___ Document extract

The first mistake concerns the primary motivation of the bodhisatta—the young Buddha-to-be—for finding the Dhamma in the first place. When he left home in his late twenties to go into the wilderness, it wasn’t to rest in the present moment under a tree. He left home to answer his questions about the problems of aging, illness, and death. Even as an alive and healthy young person, he saw that these problems colored his entire existence: Any answer to the question of how best to live your life would require answering the question of what happens at death. That way, you would know how much energy you have to devote to preparing for death, and how much can be devoted to enjoying the here and now. Any search that didn’t aim at finding what might lie beyond the reach of aging, illness, and death was, in his eyes, an ignoble search. As far as he was concerned, only a search that aimed at the deathless deserved to be called noble (MN 26).
So the problems of aging, illness, and death were the initial inspiration for his search for awakening. It was because of these three facts of life that he looked for the Dhamma to begin with. His defiant desire to triumph over them—to see what course of action (kamma) would lead to what didn’t age, grow ill, or die—is what kept him on the path, undaunted, despite repeated missteps and hardships.

______
___ Records provided

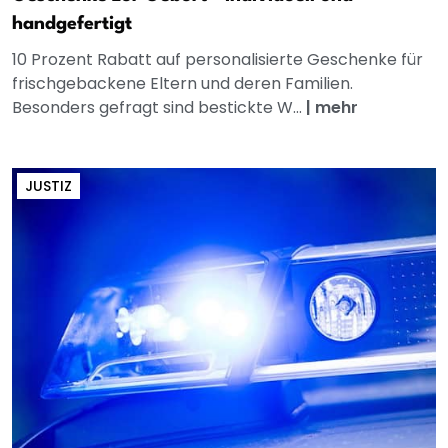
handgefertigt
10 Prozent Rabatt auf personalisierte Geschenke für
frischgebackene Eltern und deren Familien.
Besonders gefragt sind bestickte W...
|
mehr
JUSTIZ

______
___ Records provided

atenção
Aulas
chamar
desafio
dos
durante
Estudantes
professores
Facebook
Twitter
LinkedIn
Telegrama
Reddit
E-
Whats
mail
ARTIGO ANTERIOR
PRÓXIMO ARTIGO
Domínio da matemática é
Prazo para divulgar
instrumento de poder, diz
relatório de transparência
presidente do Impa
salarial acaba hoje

______

To-do item A >> For each statement about the passage on the bodhisatta's search, answer yes or no depending on whether it agrees with the passage, and quote the exact words that decide it. (i) He left home in his late twenties to rest in the present moment under a tree. (ii) He held that only a search aimed at the deathless deserved to be called noble. (iii) Aging, illness, and death were the initial inspiration for his search for awakening.
To-do item B >> According to the passage on the bodhisatta's search, what kept him on the path despite repeated missteps and hardships?

Expected output A >>
(i) No: "it wasn’t to rest in the present moment under a tree."
(ii) Yes: "only a search that aimed at the deathless deserved to be called noble"
(iii) Yes: "So the problems of aging, illness, and death were the initial inspiration for his search for awakening."

Expected output B >> His defiant desire to triumph over aging, illness, and death kept him on the path.